Re: Sophisticated use of accelerators



On Tue, 2005-03-08 at 20:27 +0100, Simon Fuhrmann wrote:
> Hello Murray, hello list-guys.
> 
> This question is towards sophisticated use of accelerators in gtkmm:
> 
> My application uses a system where some menus (thus menu items) are
> dynamically added to and removed from the user interface. But some parts of
> the menu interface are fixed. So, accelerators need to change depending on
> the mode of the application. I'll try to give an abstract example:
> 
> If the application is in mode M1, I want the menu A, B and C to be
> displayed. If the mode changes to M2, menus B and C will disappear and
> menus D and E will be introduced (and by the way, A is the fixed menu
> and will always be present, regardless of the mode).
> 
> It should be possible that menu items (in different modes) share the same
> hotkey, so hotkeys need to be removed and added dynamically.
> 
> Back to the example: Suppose menu B has menu item Ba with hotkey
> <Control>a, and menu D has menu item Da with the same hotkey. Consequently
> accelerators have to "change" if the mode changes from M1 to M2.
> "Change" means that all accelerators for menu B and C need to be
> removed and accelerators for menu D and E need to be inserted.
> 
> The question is now: Whats the best was to implement this feature? Should I
> use one
>   
>   Glib::RefPtr<Gtk::AccelGroup> agroup;
> 
> for each mode (is it possible to add more than one AccelGroup to a
> Gtk::Window), or should I use just one AccelGroup for all bindings?

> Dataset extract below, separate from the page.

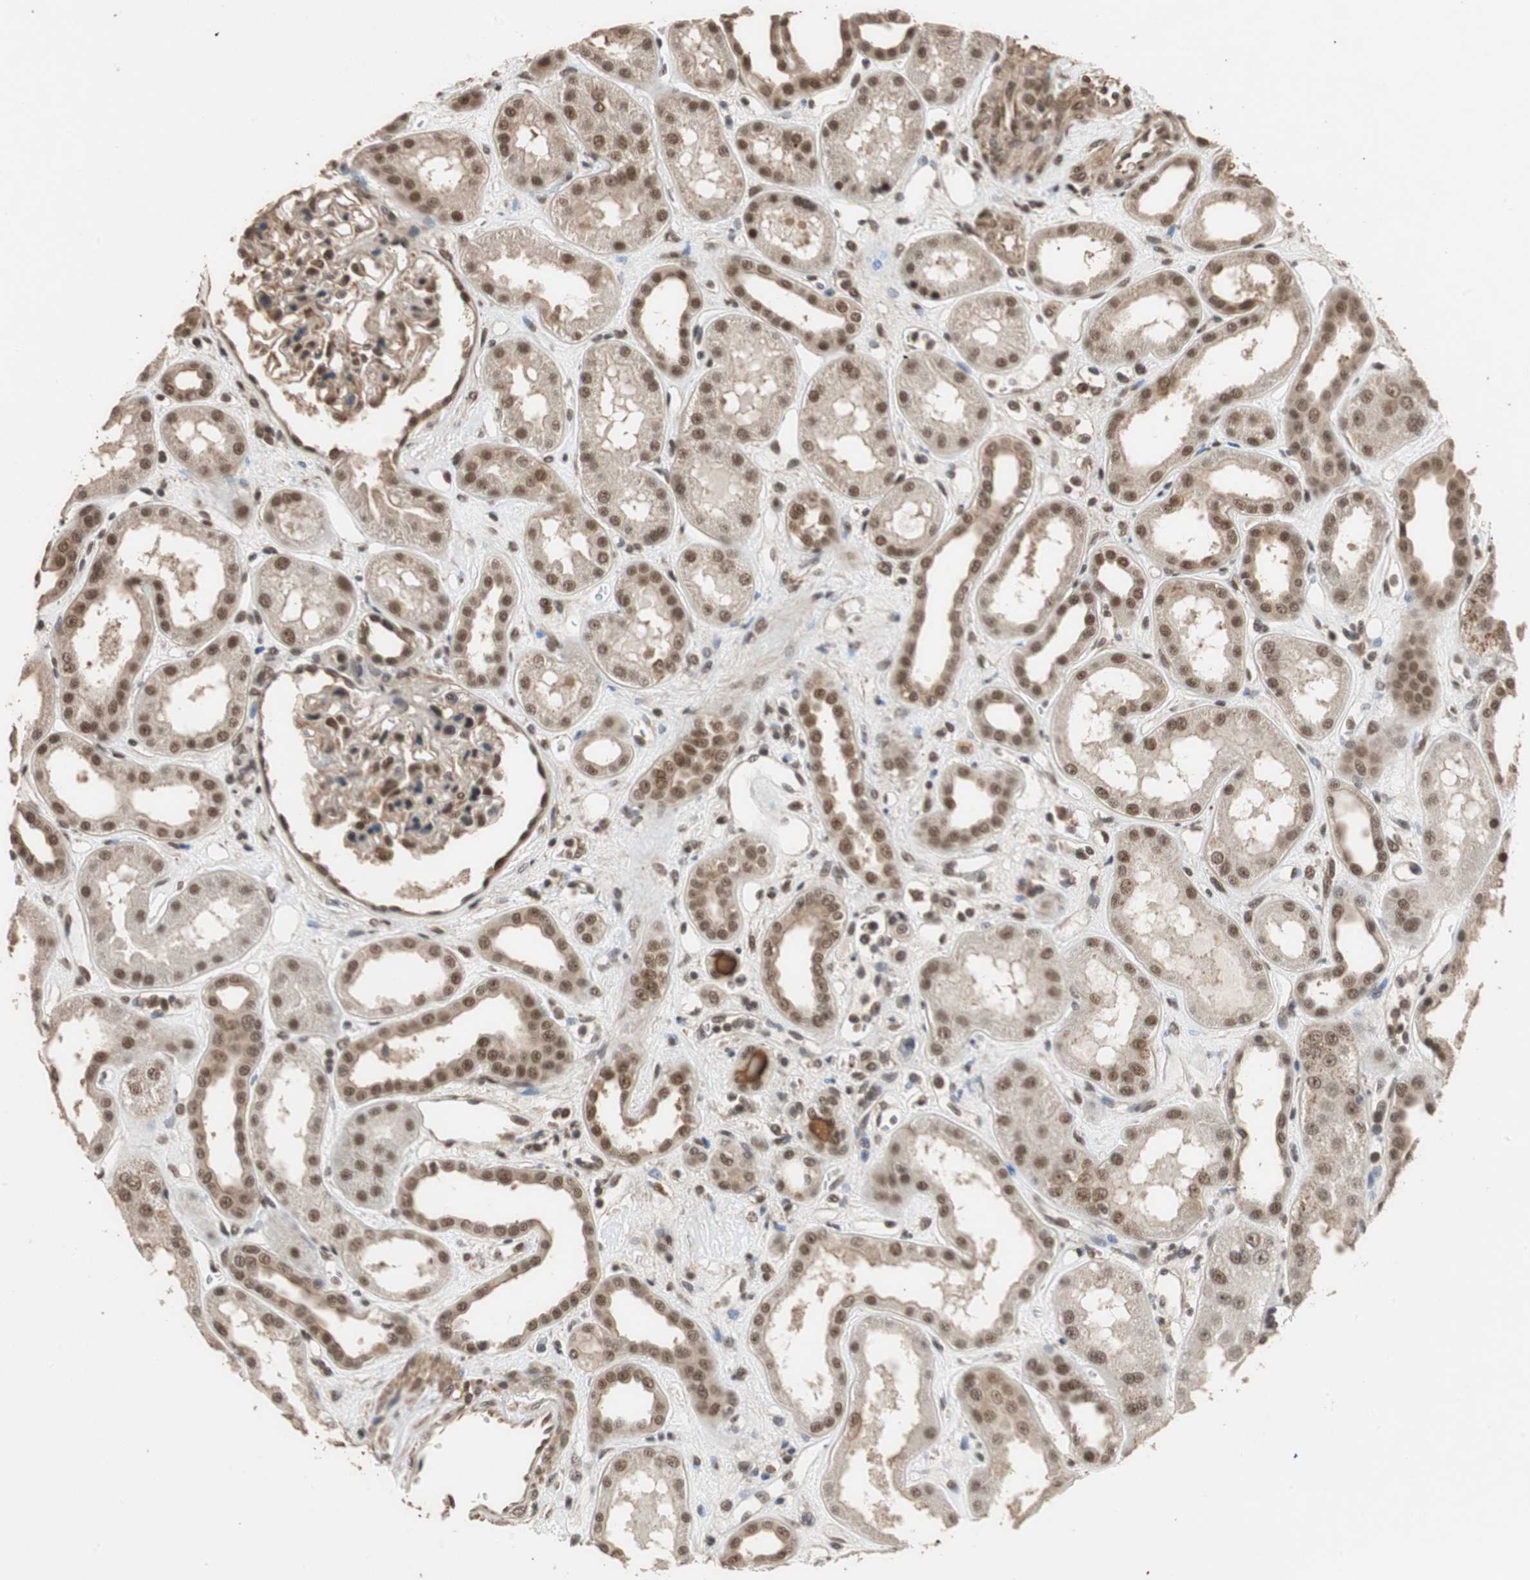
{"staining": {"intensity": "moderate", "quantity": "25%-75%", "location": "cytoplasmic/membranous,nuclear"}, "tissue": "kidney", "cell_type": "Cells in glomeruli", "image_type": "normal", "snomed": [{"axis": "morphology", "description": "Normal tissue, NOS"}, {"axis": "topography", "description": "Kidney"}], "caption": "Immunohistochemical staining of normal kidney exhibits 25%-75% levels of moderate cytoplasmic/membranous,nuclear protein positivity in about 25%-75% of cells in glomeruli.", "gene": "CDC5L", "patient": {"sex": "male", "age": 59}}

My
> understandings are, that a window can only have ONE AccelGroup, so I need
> to update hotkeys as soon as the menu changes (on mode change).
> 
> If there must only be one AccelGroup for all menus, do I need to remove
> all accelerators for the mode-to-be-left myself or will gtkmm do that for
> me?
> 
> Since I don't want to change accelerators for menu items during runtime,
> the gtk_accel_map is not the solution for my problem, is it?
> 
> It would be great if someone could give me a hint about what steps I
> need to understand and accomplish to implement this feature.

One idea:

sigc::signal<void> redirectorA;
vector<sigc::connection> modeB, modeC;
modeB.push_back(redirectorA.connect(sigc::mem_fun(*this, Foo::MenuBA)));
modeC.push_back(redirectorA.connect(sigc::mem_fun(*this, Foo::MenuCA)));

for_each(modeB.begin(), modeB.end(), mem_fun(&sigc::connection::block));
for_each(modeC.begin(), modeC.end(), mem_fun(&sigc::connection::unblock));

Now just connect the accelerator to the redirectorA signal and
block/unblock the slot connections as you switch the menus around.